Abstract
The differential diagnosis between atypical leiomyoma and leiomyosarcoma may be hard based on morphological criterion at times. It would be helpful to find out biomarkers that can be used to distinguish them. The aim of the study was to investigate the diagnostic value of progesterone receptor (PR), p16, p53 and pHH3 expression in a series of uterine smooth muscle tumors. Immunohistochemical expression of PR, p16, p53 and pHH3 was investigated on 32 atypical leiomyomas, 15 leiomyosarcomas and 15 usual leomyomas. The difference in expression was compared between atypical leiomyoma and other groups. The expression of PR, p16, and pHH3 was found significantly different between atypical leiomyomas and leiomyosarcomas, but lack of significant difference between atypical leiomyomas and usual leiomyomas. There was no significant difference with regard to p53 distribution among these uterine smooth muscle tumors. High p16, pHH3 expression and low PR expression preferred the diagnosis of leiomyosarcoma. The panel of antibodies used in this study is a useful complementary analysis in the assessment of problematic uterine smooth muscle tumors.

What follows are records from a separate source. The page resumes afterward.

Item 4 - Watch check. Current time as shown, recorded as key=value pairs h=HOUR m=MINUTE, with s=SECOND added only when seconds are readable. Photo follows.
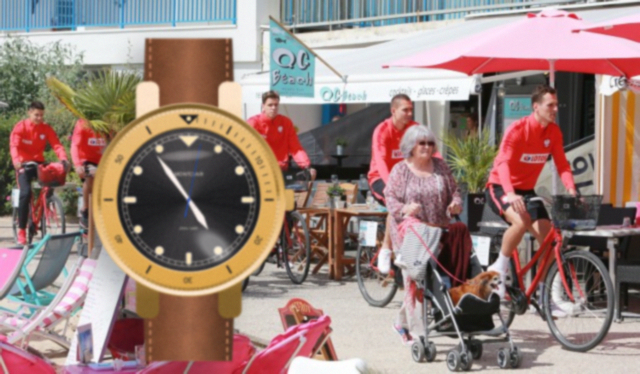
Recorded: h=4 m=54 s=2
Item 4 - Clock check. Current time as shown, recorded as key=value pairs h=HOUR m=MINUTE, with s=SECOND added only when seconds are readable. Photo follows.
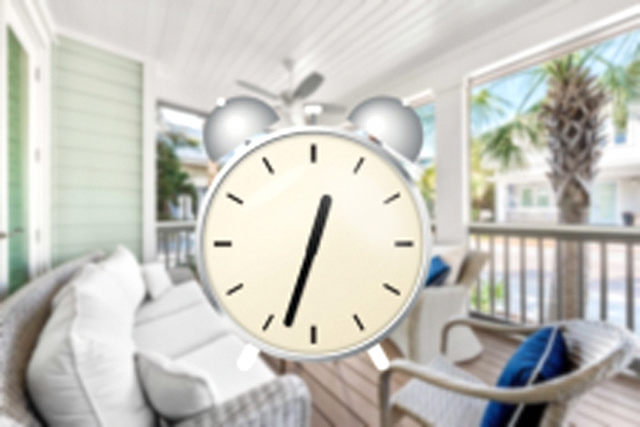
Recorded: h=12 m=33
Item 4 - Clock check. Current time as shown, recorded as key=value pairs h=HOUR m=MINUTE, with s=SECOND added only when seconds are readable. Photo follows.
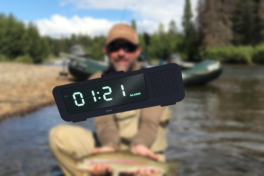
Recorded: h=1 m=21
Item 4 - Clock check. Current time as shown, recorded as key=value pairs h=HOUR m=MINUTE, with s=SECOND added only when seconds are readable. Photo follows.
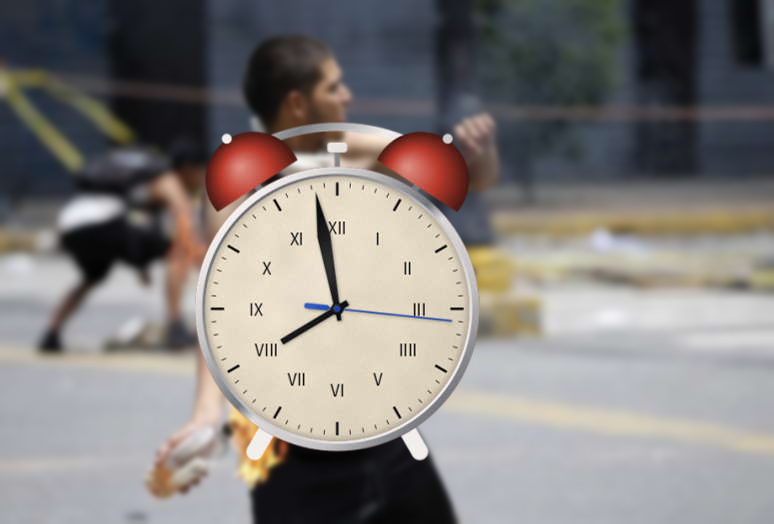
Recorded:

Keywords: Atypical leiomyoma, immunohistochemistry, p16, p53, PR, pHH3
Introduction
Smooth muscle tumors are the most common neoplasms of the uterus, in most instances, smooth muscle tumors of the uterus can be reliably diagnosed as either benign (leiomyoma) or malignant (leiomyosarcoma, LMS) by application of a combination of microscopic features including the presence of coagulative necrosis, the degree of cytologic atypia and the mitotic activity. However, a small subset of cases that do not fulfill these standard features of benign and malignant may have diagnostic problems. This situation causes concern especially for those atypical smooth muscle tumors demonstrating moderate to severe cytologic atypia but devoid of tumor cell necrosis or elevated mitotic activity. Due to the relatively rare case numbers and variations in subjective identifications of atypia, the diagnosis of atypical leiomyoma remains the most challenging diagnostic dilemma for pathologists. In this respect, there was a constant concern for the application of immunohistological markers capable to identify these problematic uterine smooth muscle neoplasms. The role of steroid receptor and cell cycle regulatory protein had been widely studied by different researchers [1-4]. However, due to the different criteria for immunohistochemistry analysis as well as diverse smooth muscle tumor classification, the results of these studies are conflicting.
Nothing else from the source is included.